(Bounding box coordinate data)
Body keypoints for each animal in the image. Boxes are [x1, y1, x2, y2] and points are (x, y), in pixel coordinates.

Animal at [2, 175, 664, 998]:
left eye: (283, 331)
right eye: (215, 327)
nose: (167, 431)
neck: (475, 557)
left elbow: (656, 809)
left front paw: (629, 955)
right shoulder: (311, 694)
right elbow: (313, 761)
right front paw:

Goal of the exercise: Print the data in full. Match it exactly.

Answer space:
Body keypoints for each animal in the image. Boxes are [x1, y1, x2, y2] and points are (x, y), in pixel coordinates.

Animal at [2, 175, 664, 998]:
left eye: (283, 331)
right eye: (215, 327)
nose: (167, 431)
neck: (475, 557)
left elbow: (656, 809)
left front paw: (629, 955)
right shoulder: (311, 694)
right elbow: (313, 761)
right front paw:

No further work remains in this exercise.